• _TO DO_
a) Decide whether each statement below agrees with the personal finance text, answering yes or no and quoting the words that decide it: (i) money in the emergency fund is to be used only when absolutely necessary; (ii) the text recommends an IRA over a 401k where possible; (iii) rent is called a sunk cost.
b) Quote the stretch of the personal finance text from "I have just" through "information on appreciation.", without any changes.

• _PAGE TEXT_
----
I recommend dividing your savings into two separate entities: general savings and an emergency fund. The emergency fund is a separate account designed to put money away for a “rainy day.” The savings in this account are not drawn upon unless absolutely necessary — whether that means you lose your job, have unexpected medical bills or any other unfortunate and costly mishap.
The general savings on the other hand, can be a little more lenient. When you get a paycheck, pay yourself first by putting a certain percentage of the check into your general savings account — then forget about it. Pretend it’s not there. A “forgotten” savings account will stop you from loosely spending extra income because it is no longer “extra” money. However, it’s also important to have some fun, so don’t be afraid to reward yourself from your general savings every once in a while.
There are two general types of retirement plans: a 401k and an IRA. Many employers offer a 401k plan, and you should absolutely take advantage of this as soon as you’re eligible. If possible, I would recommend a 401k over an IRA, but there is a chance you may want both! Entering a 401k match program in which you match the amount of money that your employer pays can be an effective way to quickly build your retirement fund. But if you are paying the maximum amount of money that your 401k plan allows — or your employer doesn’t offer a 401k — it may be worth opening an IRA.
An IRA — Individual Retirement Account — is a personal account for accumulating retirement funds. Employers may also offer programs that contribute to IRA accounts as opposed to a 401k. The best part about retirement funds is that they are tax-free, which make them an incredibly effective tool for future savings!
I have just one quick tidbit about housing. Do your best to save for a down payment on a house instead of renting. Rent is a sunk cost, but houses — or rather, the land they’re on — will appreciate in value, so you will ultimately be saving money. See the glossary for more information on appreciation.
Next week, I will be covering three more important financial concepts — credit, insurance and investment. In the meantime, digest this information. Take some time to research your student loans, set financial goals for yourself and then build a budget. Most importantly, relax and know that you will be ready to adult in no time.
Glossary of Terms
Appreciation vs. Depreciation: Both of these refer to the value of an asset. If an asset — like land, stocks, or real estate — appreciates, then the value of that asset has gone up. Conversely, if it depreciates, the value goes down.
APR: The Annual Percentage Rate is a representation of interest rate that spans an entire year, as opposed to just a monthly fee.
APY: The Annual Percentage Yield is an estimated calculation of return based on a yearly compound. It is helpful for comparing accounts because unlike APR, APY considers compound rates.
Bank Account (types)
----
• _DATA_
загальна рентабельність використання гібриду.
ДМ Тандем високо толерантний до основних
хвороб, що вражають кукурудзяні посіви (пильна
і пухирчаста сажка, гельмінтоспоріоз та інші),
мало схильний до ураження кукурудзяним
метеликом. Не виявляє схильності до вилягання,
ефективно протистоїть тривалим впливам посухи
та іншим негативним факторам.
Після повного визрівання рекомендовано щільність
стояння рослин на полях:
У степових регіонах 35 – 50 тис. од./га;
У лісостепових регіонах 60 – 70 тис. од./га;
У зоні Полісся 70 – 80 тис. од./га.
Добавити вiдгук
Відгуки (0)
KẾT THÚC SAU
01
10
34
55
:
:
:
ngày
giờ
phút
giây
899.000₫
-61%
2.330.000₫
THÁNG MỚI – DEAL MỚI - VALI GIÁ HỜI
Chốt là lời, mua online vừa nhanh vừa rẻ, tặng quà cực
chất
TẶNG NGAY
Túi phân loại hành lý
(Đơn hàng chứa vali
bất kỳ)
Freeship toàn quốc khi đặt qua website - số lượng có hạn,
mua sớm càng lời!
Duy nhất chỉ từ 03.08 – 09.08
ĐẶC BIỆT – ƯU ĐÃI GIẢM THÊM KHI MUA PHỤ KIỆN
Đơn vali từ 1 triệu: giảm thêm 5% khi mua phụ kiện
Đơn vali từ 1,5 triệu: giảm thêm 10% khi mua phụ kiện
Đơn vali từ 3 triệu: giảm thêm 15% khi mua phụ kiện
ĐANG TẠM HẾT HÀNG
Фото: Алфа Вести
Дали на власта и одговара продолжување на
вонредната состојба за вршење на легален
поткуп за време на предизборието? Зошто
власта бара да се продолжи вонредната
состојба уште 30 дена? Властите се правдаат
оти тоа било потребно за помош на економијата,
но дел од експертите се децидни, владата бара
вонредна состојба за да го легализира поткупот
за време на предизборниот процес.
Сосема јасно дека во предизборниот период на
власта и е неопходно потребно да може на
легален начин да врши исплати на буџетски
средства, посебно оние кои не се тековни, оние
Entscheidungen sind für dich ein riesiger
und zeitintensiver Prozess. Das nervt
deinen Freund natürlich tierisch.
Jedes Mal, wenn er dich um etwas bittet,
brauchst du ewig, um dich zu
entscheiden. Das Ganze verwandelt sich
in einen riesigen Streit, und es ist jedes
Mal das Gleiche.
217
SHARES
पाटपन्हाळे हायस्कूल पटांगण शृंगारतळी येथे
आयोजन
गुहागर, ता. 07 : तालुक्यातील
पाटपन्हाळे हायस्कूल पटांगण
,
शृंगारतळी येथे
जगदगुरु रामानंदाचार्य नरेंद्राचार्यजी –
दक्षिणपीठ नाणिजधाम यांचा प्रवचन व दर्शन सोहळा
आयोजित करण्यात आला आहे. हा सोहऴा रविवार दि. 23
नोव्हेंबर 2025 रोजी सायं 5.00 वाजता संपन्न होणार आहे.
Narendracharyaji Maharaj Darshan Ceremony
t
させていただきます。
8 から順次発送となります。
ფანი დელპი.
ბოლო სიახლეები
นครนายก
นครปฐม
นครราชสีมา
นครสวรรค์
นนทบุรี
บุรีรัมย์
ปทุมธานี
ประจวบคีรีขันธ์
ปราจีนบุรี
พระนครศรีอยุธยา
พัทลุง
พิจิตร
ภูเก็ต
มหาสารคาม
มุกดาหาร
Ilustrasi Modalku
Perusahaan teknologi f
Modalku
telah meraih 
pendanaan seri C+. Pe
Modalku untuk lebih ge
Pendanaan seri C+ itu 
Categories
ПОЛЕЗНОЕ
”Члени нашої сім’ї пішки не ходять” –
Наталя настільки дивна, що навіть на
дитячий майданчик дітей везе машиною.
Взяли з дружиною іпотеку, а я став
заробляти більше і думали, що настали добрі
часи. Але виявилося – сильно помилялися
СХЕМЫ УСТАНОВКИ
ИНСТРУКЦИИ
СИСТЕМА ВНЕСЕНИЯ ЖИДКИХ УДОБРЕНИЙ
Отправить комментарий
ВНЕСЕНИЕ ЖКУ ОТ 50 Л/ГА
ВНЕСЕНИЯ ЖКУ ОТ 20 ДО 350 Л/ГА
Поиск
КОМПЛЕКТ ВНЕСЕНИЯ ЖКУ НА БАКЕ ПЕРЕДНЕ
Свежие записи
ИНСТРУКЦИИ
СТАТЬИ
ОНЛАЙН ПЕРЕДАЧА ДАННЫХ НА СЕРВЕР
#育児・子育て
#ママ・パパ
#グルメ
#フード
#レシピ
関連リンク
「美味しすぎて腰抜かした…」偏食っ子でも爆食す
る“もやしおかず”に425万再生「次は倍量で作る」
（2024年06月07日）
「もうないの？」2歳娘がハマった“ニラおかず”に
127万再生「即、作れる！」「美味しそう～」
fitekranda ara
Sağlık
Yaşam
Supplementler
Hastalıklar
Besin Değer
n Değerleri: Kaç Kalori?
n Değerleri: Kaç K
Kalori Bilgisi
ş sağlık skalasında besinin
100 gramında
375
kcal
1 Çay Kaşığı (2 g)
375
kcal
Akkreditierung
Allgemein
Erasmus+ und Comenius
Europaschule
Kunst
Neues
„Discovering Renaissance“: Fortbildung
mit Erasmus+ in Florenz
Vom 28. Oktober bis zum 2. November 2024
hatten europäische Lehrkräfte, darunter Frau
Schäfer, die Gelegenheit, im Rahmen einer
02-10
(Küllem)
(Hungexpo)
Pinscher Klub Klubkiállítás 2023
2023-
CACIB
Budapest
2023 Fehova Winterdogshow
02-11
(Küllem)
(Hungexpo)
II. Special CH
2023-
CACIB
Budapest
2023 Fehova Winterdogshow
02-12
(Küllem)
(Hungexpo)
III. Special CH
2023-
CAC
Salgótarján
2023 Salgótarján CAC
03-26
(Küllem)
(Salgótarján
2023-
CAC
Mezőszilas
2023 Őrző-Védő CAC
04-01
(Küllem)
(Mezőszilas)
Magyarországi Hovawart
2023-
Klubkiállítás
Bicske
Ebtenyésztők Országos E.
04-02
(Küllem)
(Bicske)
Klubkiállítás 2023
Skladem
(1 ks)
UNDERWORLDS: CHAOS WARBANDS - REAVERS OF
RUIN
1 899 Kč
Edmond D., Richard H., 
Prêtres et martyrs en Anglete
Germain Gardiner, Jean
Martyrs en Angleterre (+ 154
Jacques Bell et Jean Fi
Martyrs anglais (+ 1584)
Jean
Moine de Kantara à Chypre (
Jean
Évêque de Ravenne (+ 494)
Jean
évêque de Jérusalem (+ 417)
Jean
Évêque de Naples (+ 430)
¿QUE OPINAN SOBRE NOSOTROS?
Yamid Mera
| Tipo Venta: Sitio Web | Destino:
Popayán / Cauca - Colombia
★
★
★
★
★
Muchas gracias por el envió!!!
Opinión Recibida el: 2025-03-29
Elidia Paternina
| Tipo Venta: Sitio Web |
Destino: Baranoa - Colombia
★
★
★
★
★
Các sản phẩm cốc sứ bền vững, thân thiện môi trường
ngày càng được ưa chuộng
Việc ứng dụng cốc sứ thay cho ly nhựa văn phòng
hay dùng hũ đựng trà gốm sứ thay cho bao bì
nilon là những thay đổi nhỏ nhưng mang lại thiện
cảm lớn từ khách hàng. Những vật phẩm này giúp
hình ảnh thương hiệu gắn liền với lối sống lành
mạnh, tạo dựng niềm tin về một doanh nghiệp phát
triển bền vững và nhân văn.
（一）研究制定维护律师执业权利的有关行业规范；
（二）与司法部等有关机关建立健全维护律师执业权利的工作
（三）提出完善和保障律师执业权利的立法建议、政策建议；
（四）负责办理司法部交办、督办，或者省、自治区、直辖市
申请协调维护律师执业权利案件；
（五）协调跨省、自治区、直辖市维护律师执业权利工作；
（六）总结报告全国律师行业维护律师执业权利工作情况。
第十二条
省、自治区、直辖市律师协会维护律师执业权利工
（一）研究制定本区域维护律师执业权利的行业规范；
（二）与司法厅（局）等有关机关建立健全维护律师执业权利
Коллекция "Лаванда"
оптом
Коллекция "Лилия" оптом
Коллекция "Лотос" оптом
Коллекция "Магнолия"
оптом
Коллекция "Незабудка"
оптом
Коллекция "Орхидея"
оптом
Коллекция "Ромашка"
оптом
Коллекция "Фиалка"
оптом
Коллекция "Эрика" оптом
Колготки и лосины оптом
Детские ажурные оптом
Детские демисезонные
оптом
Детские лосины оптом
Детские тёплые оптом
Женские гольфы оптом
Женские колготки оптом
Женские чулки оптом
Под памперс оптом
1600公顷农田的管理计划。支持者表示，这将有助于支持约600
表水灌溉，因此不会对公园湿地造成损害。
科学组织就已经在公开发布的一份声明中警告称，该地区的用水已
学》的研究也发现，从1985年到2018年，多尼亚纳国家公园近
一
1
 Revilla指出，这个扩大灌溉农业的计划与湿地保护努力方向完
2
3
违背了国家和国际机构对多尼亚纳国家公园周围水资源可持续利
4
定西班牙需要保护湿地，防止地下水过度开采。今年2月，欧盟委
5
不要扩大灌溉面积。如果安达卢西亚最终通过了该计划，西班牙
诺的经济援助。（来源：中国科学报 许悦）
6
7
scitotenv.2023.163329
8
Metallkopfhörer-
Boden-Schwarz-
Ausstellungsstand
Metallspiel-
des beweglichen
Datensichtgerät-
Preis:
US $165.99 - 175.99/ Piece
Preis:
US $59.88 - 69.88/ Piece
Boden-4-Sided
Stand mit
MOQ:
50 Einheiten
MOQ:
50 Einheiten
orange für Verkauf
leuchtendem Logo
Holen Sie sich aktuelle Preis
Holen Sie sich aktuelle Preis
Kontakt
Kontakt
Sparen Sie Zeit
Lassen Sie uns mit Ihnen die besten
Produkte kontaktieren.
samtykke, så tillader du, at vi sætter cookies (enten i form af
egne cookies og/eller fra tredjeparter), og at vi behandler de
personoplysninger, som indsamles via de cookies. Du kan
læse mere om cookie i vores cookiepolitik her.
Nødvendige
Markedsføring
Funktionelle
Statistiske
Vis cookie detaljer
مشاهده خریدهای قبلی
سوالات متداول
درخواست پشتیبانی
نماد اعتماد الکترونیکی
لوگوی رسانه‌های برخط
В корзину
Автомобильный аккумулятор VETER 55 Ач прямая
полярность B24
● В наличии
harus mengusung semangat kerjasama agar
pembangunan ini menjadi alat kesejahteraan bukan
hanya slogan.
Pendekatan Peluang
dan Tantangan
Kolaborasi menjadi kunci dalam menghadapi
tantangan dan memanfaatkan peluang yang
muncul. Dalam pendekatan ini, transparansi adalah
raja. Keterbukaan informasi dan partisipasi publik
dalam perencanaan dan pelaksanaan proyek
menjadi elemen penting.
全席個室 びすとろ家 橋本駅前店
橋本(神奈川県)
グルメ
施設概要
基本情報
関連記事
----
• _TASK RESPONSES_
a)
(i) Yes: "The savings in this account are not drawn upon unless absolutely necessary"
(ii) No: "If possible, I would recommend a 401k over an IRA"
(iii) Yes: "Rent is a sunk cost"

b)
I have just one quick tidbit about housing. Do your best to save for a down payment on a house instead of renting. Rent is a sunk cost, but houses — or rather, the land they’re on — will appreciate in value, so you will ultimately be saving money. See the glossary for more information on appreciation.